Christophe Bec continue de tisser son anthologie pleine d'adrénaline avec
Survival, série-concept chez Soleil qui explore les recoins sombres de la psyché humaine… et des bois profonds. On l'avait quitté dans une prison de haute sécurité brésilienne, avec une lutte entre détenus qui tournait clairement au vinaigre (lire
ici), on le retrouve dans un cadre bucolique mais terrifiant. Avec
Palmyra (petit village du Maine niché à l'orée d'une forêt gigantesque), nouvel opus de cette saga aux airs de collection B sérieusement vitaminée, Bec nous offre toute la panoplie attendue et nécessaire pour frissonner comme un bucheron : créatures griffues, cabane isolée, chiens paniqués, et une famille qui n’avait rien demandé. Le récit s’ouvre sur une triple temporalité : 10 500 avant J.-C., un monstre préhistorique harcelé par des chasseurs amérindiens ; en 1849, un convoi de pionniers est attaqué dans les Rocheuses ; et aujourd’hui, dans la petite bourgade déjà évoquée, les Saville pensent trouver un nouveau départ… mais emménagent en fait au pied d’un cauchemar. Les codes sont posés avec une précision presque scolaire, mais la mécanique est efficace : isolement, nuit tombante, et ces fichus yeux qui brillent dans le noir. On y retrouve un petit côté Shyamalan, plutôt la fille que le père, d'ailleurs, avec son tout récent
Les Guetteurs, qui joue un peu des mêmes ressorts narratifs. Eric, patriarche aux instincts de survie aiguisés mais handicapé par une mauvaise blessure à la jambe, sa femme Shelley, et leurs enfants vont vivre un huis clos nocturne haletant, pris en tenaille par des créatures humanoïdes grotesques, mi-loups, mi-cadavres. Fusils inaccessibles, voiture calcinée, police sur laquelle on ne peut pas compter (ben voyons) : la nuit sera longue. Heureusement, un cousin chasseur de fauves est disponible pour ajouter une touche de testostérone et un sacré lot de cartouches au menu.

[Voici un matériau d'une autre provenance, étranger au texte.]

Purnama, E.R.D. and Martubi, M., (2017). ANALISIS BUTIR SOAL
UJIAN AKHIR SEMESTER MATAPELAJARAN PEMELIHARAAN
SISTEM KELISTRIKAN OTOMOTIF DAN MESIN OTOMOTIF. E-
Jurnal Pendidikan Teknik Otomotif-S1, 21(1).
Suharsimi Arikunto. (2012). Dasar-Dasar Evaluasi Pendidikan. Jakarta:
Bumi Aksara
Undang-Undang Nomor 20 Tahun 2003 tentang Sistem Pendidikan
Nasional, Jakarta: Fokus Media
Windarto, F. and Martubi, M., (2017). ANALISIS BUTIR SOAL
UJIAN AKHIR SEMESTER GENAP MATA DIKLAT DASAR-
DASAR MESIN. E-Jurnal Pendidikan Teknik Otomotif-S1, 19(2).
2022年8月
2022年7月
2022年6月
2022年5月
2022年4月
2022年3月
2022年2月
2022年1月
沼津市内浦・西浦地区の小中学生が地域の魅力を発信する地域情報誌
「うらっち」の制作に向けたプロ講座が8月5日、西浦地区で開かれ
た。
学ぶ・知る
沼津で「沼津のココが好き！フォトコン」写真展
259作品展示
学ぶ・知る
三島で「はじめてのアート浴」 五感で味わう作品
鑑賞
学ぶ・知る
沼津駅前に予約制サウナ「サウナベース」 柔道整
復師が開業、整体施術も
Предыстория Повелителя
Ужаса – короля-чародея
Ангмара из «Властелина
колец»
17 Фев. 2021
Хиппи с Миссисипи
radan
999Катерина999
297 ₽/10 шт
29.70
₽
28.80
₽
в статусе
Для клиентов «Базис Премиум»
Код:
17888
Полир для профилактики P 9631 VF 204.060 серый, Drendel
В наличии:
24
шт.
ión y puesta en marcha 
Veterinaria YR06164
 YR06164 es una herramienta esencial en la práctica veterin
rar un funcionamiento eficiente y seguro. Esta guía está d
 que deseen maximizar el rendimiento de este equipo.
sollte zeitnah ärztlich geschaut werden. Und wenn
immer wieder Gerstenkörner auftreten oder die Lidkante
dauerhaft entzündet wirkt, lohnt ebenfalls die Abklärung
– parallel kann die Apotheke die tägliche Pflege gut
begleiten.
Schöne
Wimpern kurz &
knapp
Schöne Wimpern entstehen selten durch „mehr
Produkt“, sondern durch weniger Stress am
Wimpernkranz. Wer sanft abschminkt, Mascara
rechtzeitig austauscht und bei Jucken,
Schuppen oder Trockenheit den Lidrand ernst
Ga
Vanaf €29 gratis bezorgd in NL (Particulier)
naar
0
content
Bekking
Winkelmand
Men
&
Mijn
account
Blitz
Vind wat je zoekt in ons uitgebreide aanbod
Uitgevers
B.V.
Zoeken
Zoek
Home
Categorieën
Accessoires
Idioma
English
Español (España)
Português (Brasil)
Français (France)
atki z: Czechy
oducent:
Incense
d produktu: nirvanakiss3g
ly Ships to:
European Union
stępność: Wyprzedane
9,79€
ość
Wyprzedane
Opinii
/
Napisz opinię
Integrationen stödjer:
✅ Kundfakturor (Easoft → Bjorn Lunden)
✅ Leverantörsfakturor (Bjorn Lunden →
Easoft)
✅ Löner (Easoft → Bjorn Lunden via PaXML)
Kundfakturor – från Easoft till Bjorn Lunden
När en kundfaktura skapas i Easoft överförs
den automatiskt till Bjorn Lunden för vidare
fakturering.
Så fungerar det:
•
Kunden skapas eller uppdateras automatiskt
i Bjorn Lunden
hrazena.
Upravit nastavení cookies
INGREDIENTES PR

Côté narration, Bec ne cherche pas l’originalité absolue mais l'efficacité narrative. On est dans le Survival pur jus, ou comment se faire peur en laissant monter la pression : quelques traumas familiaux, des décisions déchirantes, et un crescendo dramatique sans pitié. Les fans de Stephen King, Carpenter ou des histoire de Bigfoot hantant les bois à la recherche de chair fraîche sont clairement priés de passer à la caisse de leur librairie préférée. Sans négliger la bonne surprise qui vient du dessin : Kamil Kochanski, pour sa première incursion dans la BD française, livre un travail tendu comme un arc. Son trait réaliste, nerveux, toujours en mouvement, joue des contreplongées et des gros plans avec un sens du rythme quasi cinématographique. Les ambiances sont poisseuses, les visages habités, et l’angoisse visuelle s’installe planche après planche. On se croirait dans du très bon Swamp Thing, ou les récits horrifiques d'EC Comics. Avec Facio aux couleurs, le duo assure un rendu glaçant, du plus bel effet. Certes, Palmyra ne révolutionne pas le genre. On coche toutes les cases au bingo du genre : créatures nocturnes, famille en danger, tension psychologique, et le twist final. Mais derrière ces poncifs se cache un amour sincère pour le genre, et une capacité rare à en tirer une aventure aussi nerveuse que plaisante. Ce n’est pas du caviar, mais un bon gros burger saignant à dévorer à la lueur d’une lampe-torche. Vivement la suite, Guna Yala, qui nous promet de nouvelles frayeurs en terres tropicales. Survivre, encore et toujours.